▶ **Document segment**
----

As we arrive to the Cape May Canal entrance we let out a big sigh of relieve as the Delaware Bay releases us from her grasp. We work our way through the 8 mile Cape May Canal at low tide with our depth sounder alarm constantly buzzing at seven foot. Numerous sport fishing boats buzz past us. Everyone here seems to be in a hurry to get somewhere. Welcome to New Jersey! It is a welcome sight to finally see red marker # 16 where we take a hard turn to starboard into the Utschs Marina’s unmarked and shallow channel. Our alarm again is screaming at us with only 6 foot depths. Soon we are safely tied into our berth where we will spend the next few days while we explore Cape May.

Total Miles Traveled Great Bridge, VA to Cape May, NJ: 304
Total Miles Traveled Year to Date: 1445

The Great Dismal Swamp:

We are now headed for the Dismal Swamp Canal.

----

▶ **Records provided**
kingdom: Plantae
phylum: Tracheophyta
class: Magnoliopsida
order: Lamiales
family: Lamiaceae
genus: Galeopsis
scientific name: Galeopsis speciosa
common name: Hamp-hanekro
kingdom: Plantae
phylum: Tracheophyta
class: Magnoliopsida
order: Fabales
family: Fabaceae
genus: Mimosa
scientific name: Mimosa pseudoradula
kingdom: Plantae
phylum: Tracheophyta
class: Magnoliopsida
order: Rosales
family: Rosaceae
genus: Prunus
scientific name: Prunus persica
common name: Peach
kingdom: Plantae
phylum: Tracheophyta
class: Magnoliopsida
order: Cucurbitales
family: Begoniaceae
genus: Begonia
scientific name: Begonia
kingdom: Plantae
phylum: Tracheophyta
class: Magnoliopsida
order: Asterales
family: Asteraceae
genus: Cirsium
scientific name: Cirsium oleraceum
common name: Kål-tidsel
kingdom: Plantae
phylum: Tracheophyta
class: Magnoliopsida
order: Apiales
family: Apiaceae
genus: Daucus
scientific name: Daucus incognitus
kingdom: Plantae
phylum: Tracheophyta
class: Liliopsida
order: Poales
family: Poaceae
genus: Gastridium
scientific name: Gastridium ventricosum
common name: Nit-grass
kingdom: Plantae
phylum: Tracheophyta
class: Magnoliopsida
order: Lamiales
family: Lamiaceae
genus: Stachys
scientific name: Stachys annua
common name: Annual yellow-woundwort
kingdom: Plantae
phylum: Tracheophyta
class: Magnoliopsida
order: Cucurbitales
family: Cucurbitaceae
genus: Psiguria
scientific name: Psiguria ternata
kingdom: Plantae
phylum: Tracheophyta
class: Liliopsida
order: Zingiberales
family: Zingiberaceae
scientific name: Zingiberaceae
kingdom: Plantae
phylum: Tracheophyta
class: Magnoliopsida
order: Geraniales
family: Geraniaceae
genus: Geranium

----

Please pick up the boating journal above with the sentence that follows its final line about heading for the Dismal Swamp Canal.

This is the oldest continually operating man made canal in the U.S. Digging began in 1793 and progressed slowly since most was done by hand, mostly by slaves. It took 12 years to complete this waterway. In the past, we have always traveled the Albemarle and Chesapeake Canal on this part of the ICW. Each time we would pass the Great Dismal Swamp entrance and say to ourselves that someday, maybe in a smaller boat, we would take this route. It is not the quickest or shortest route and is also less maintained than the more traveled Chesapeake Canal. There are many obstacles to traveling this route. The greatest concern is hitting something. One must be on constant lookout for submerged logs. With a depth of only 6 feet, water levels will be a constant concern with our 5 foot draft. We had no intentions of taking this route until a few days ago. As we were planning our next few days, the subject once again came up. This area has had lots of rain recently so Jeff said “let’s give it a try”. The Dismal Swamp is under constant threat of being closed due to lack of funding and we wanted to experience this historic waterway before that happens. Traveling this waterway may not be a possibility several years from now. So here we go into the Great Dismal Swamp not quite knowing what adventure or slithering creature we will find around the bend.

From Elizabeth City we travel to the headwaters of the Pasquotank River. The Dismal Swamp will then connect us to the Elizabeth River. The heavily wooded Pasquotank meanders around bend after bend as it gradually narrows on our way upstream. We see lots of osprey and herons flying overhead.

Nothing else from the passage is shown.